● **TASK INPUTS**
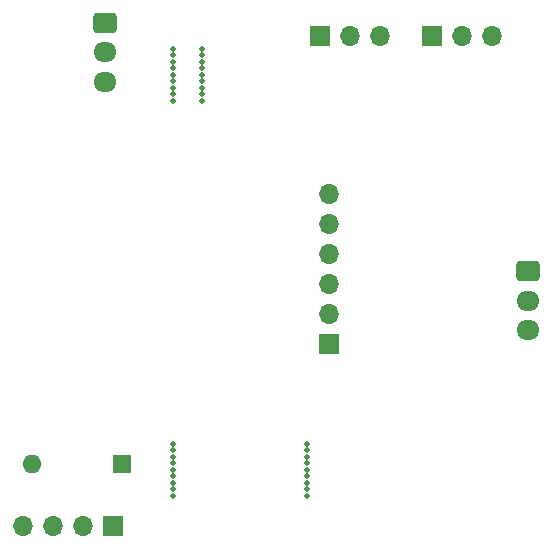
<source format=gbr>
%TF.GenerationSoftware,KiCad,Pcbnew,7.0.2*%
%TF.CreationDate,2023-10-03T11:26:09+02:00*%
%TF.ProjectId,SommerESP,536f6d6d-6572-4455-9350-2e6b69636164,rev?*%
%TF.SameCoordinates,Original*%
%TF.FileFunction,Soldermask,Bot*%
%TF.FilePolarity,Negative*%
%FSLAX46Y46*%
G04 Gerber Fmt 4.6, Leading zero omitted, Abs format (unit mm)*
G04 Created by KiCad (PCBNEW 7.0.2) date 2023-10-03 11:26:09*
%MOMM*%
%LPD*%
G01*
G04 APERTURE LIST*
G04 Aperture macros list*
%AMRoundRect*
0 Rectangle with rounded corners*
0 $1 Rounding radius*
0 $2 $3 $4 $5 $6 $7 $8 $9 X,Y pos of 4 corners*
0 Add a 4 corners polygon primitive as box body*
4,1,4,$2,$3,$4,$5,$6,$7,$8,$9,$2,$3,0*
0 Add four circle primitives for the rounded corners*
1,1,$1+$1,$2,$3*
1,1,$1+$1,$4,$5*
1,1,$1+$1,$6,$7*
1,1,$1+$1,$8,$9*
0 Add four rect primitives between the rounded corners*
20,1,$1+$1,$2,$3,$4,$5,0*
20,1,$1+$1,$4,$5,$6,$7,0*
20,1,$1+$1,$6,$7,$8,$9,0*
20,1,$1+$1,$8,$9,$2,$3,0*%
G04 Aperture macros list end*
%ADD10R,1.700000X1.700000*%
%ADD11O,1.700000X1.700000*%
%ADD12C,0.500000*%
%ADD13RoundRect,0.250000X-0.725000X0.600000X-0.725000X-0.600000X0.725000X-0.600000X0.725000X0.600000X0*%
%ADD14O,1.950000X1.700000*%
%ADD15R,1.600000X1.600000*%
%ADD16O,1.600000X1.600000*%
G04 APERTURE END LIST*
D10*
%TO.C,J1*%
X120575000Y-82075000D03*
D11*
X120575000Y-79535000D03*
X120575000Y-76995000D03*
X120575000Y-74455000D03*
X120575000Y-71915000D03*
X120575000Y-69375000D03*
%TD*%
D12*
%TO.C,REF\u002A\u002A*%
X107350000Y-61500000D03*
X107350000Y-60950000D03*
X107350000Y-60400000D03*
X107350000Y-59850000D03*
X107350000Y-59300000D03*
X107350000Y-58750000D03*
X107350000Y-58200000D03*
X107350000Y-57650000D03*
X107350000Y-57100000D03*
%TD*%
%TO.C,REF\u002A\u002A*%
X109800000Y-61500000D03*
X109800000Y-60950000D03*
X109800000Y-60400000D03*
X109800000Y-59850000D03*
X109800000Y-59300000D03*
X109800000Y-58750000D03*
X109800000Y-58200000D03*
X109800000Y-57650000D03*
X109800000Y-57100000D03*
%TD*%
D13*
%TO.C,J2*%
X137425000Y-75925000D03*
D14*
X137425000Y-78425000D03*
X137425000Y-80925000D03*
%TD*%
D12*
%TO.C,REF\u002A\u002A*%
X107400000Y-94950000D03*
X107400000Y-94400000D03*
X107400000Y-93850000D03*
X107400000Y-93300000D03*
X107400000Y-92750000D03*
X107400000Y-92200000D03*
X107400000Y-91650000D03*
X107400000Y-91100000D03*
X107400000Y-90550000D03*
%TD*%
D10*
%TO.C,J4*%
X119820000Y-56000000D03*
D11*
X122360000Y-56000000D03*
X124900000Y-56000000D03*
%TD*%
D15*
%TO.C,D4*%
X103085000Y-92300000D03*
D16*
X95465000Y-92300000D03*
%TD*%
D12*
%TO.C,REF\u002A\u002A*%
X118700000Y-94950000D03*
X118700000Y-94400000D03*
X118700000Y-93850000D03*
X118700000Y-93300000D03*
X118700000Y-92750000D03*
X118700000Y-92200000D03*
X118700000Y-91650000D03*
X118700000Y-91100000D03*
X118700000Y-90550000D03*
%TD*%
D13*
%TO.C,J5*%
X101650000Y-54900000D03*
D14*
X101650000Y-57400000D03*
X101650000Y-59900000D03*
%TD*%
D10*
%TO.C,J6*%
X102320000Y-97500000D03*
D11*
X99780000Y-97500000D03*
X97240000Y-97500000D03*
X94700000Y-97500000D03*
%TD*%
D10*
%TO.C,J3*%
X129320000Y-56000000D03*
D11*
X131860000Y-56000000D03*
X134400000Y-56000000D03*
%TD*%
M02*

</source>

● **REQUIRED ACTION**
Please retype every entry above exactly, leaving out any picture.

● **EXPECTED ANSWER**
<source format=gbr>
%TF.GenerationSoftware,KiCad,Pcbnew,7.0.2*%
%TF.CreationDate,2023-10-03T11:26:09+02:00*%
%TF.ProjectId,SommerESP,536f6d6d-6572-4455-9350-2e6b69636164,rev?*%
%TF.SameCoordinates,Original*%
%TF.FileFunction,Soldermask,Bot*%
%TF.FilePolarity,Negative*%
%FSLAX46Y46*%
G04 Gerber Fmt 4.6, Leading zero omitted, Abs format (unit mm)*
G04 Created by KiCad (PCBNEW 7.0.2) date 2023-10-03 11:26:09*
%MOMM*%
%LPD*%
G01*
G04 APERTURE LIST*
G04 Aperture macros list*
%AMRoundRect*
0 Rectangle with rounded corners*
0 $1 Rounding radius*
0 $2 $3 $4 $5 $6 $7 $8 $9 X,Y pos of 4 corners*
0 Add a 4 corners polygon primitive as box body*
4,1,4,$2,$3,$4,$5,$6,$7,$8,$9,$2,$3,0*
0 Add four circle primitives for the rounded corners*
1,1,$1+$1,$2,$3*
1,1,$1+$1,$4,$5*
1,1,$1+$1,$6,$7*
1,1,$1+$1,$8,$9*
0 Add four rect primitives between the rounded corners*
20,1,$1+$1,$2,$3,$4,$5,0*
20,1,$1+$1,$4,$5,$6,$7,0*
20,1,$1+$1,$6,$7,$8,$9,0*
20,1,$1+$1,$8,$9,$2,$3,0*%
G04 Aperture macros list end*
%ADD10R,1.700000X1.700000*%
%ADD11O,1.700000X1.700000*%
%ADD12C,0.500000*%
%ADD13RoundRect,0.250000X-0.725000X0.600000X-0.725000X-0.600000X0.725000X-0.600000X0.725000X0.600000X0*%
%ADD14O,1.950000X1.700000*%
%ADD15R,1.600000X1.600000*%
%ADD16O,1.600000X1.600000*%
G04 APERTURE END LIST*
D10*
%TO.C,J1*%
X120575000Y-82075000D03*
D11*
X120575000Y-79535000D03*
X120575000Y-76995000D03*
X120575000Y-74455000D03*
X120575000Y-71915000D03*
X120575000Y-69375000D03*
%TD*%
D12*
%TO.C,REF\u002A\u002A*%
X107350000Y-61500000D03*
X107350000Y-60950000D03*
X107350000Y-60400000D03*
X107350000Y-59850000D03*
X107350000Y-59300000D03*
X107350000Y-58750000D03*
X107350000Y-58200000D03*
X107350000Y-57650000D03*
X107350000Y-57100000D03*
%TD*%
%TO.C,REF\u002A\u002A*%
X109800000Y-61500000D03*
X109800000Y-60950000D03*
X109800000Y-60400000D03*
X109800000Y-59850000D03*
X109800000Y-59300000D03*
X109800000Y-58750000D03*
X109800000Y-58200000D03*
X109800000Y-57650000D03*
X109800000Y-57100000D03*
%TD*%
D13*
%TO.C,J2*%
X137425000Y-75925000D03*
D14*
X137425000Y-78425000D03*
X137425000Y-80925000D03*
%TD*%
D12*
%TO.C,REF\u002A\u002A*%
X107400000Y-94950000D03*
X107400000Y-94400000D03*
X107400000Y-93850000D03*
X107400000Y-93300000D03*
X107400000Y-92750000D03*
X107400000Y-92200000D03*
X107400000Y-91650000D03*
X107400000Y-91100000D03*
X107400000Y-90550000D03*
%TD*%
D10*
%TO.C,J4*%
X119820000Y-56000000D03*
D11*
X122360000Y-56000000D03*
X124900000Y-56000000D03*
%TD*%
D15*
%TO.C,D4*%
X103085000Y-92300000D03*
D16*
X95465000Y-92300000D03*
%TD*%
D12*
%TO.C,REF\u002A\u002A*%
X118700000Y-94950000D03*
X118700000Y-94400000D03*
X118700000Y-93850000D03*
X118700000Y-93300000D03*
X118700000Y-92750000D03*
X118700000Y-92200000D03*
X118700000Y-91650000D03*
X118700000Y-91100000D03*
X118700000Y-90550000D03*
%TD*%
D13*
%TO.C,J5*%
X101650000Y-54900000D03*
D14*
X101650000Y-57400000D03*
X101650000Y-59900000D03*
%TD*%
D10*
%TO.C,J6*%
X102320000Y-97500000D03*
D11*
X99780000Y-97500000D03*
X97240000Y-97500000D03*
X94700000Y-97500000D03*
%TD*%
D10*
%TO.C,J3*%
X129320000Y-56000000D03*
D11*
X131860000Y-56000000D03*
X134400000Y-56000000D03*
%TD*%
M02*

</source>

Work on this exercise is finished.